Role of mouse frontal cortex in behavioural variability

Year of award: 2023

Grantholders

  • Dr Celian Bimbard

    University College London, United Kingdom

Project summary

To external observers, animal behaviour has a puzzling yet ubiquitous property: its variability. Because animals adjust their decisions not only based on external inputs, but also on their internal state, similar situations can lead to different behavioural outcomes. How does such behavioural variability arise in the brain? In mice, correlative evidence points to a key role of frontal cortex, although its computations, networks, and causal mechanisms are unknown. Current challenges are that internal states are complex and hidden to experimentalists, and reliably observing large populations of neurons across states and brain regions is difficult.

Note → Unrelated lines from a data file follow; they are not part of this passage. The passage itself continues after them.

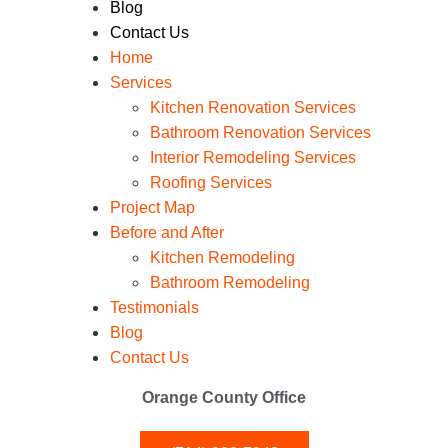
Blog
Contact Us
Home
Services
Kitchen Renovation Services
Bathroom Renovation Services
Interior Remodeling Services
Roofing Services
Project Map
Before and After
Kitchen Remodeling
Bathroom Remodeling
Testimonials
Blog
Contact Us
Orange County Office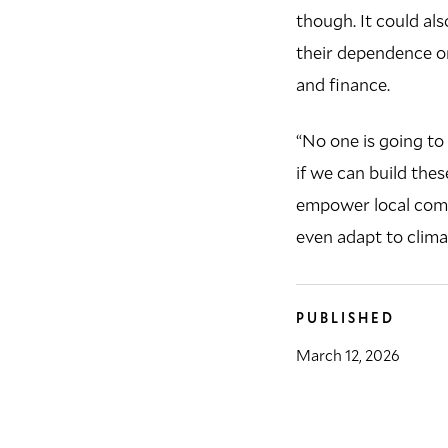
though. It could al
their dependence on
and finance.
“No one is going to 
if we can build the
empower local comm
even adapt to clima
PUBLISHED
March 12, 2026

To solve these issues, I propose to combine behaviour, large-scale chronic recordings, and optogenetics to test the hypothesis that frontal cortex underlies behavioural variability. First, using high-throughput Neuropixels recordings, I will uncover the computations frontal cortex deploys to integrate external and internal signals and drive behaviour. Second, using functional ultrasound imaging and multi-area Neuropixels recordings, I will characterize how variability-related information flows in the networks supporting frontal cortex. Finally, using optogenetics, I will causally test the role of frontal cortex in driving behavioural variability. The results will provide fundamental advances in our understanding of the neural basis of behavioural variability, opening new avenues for future research.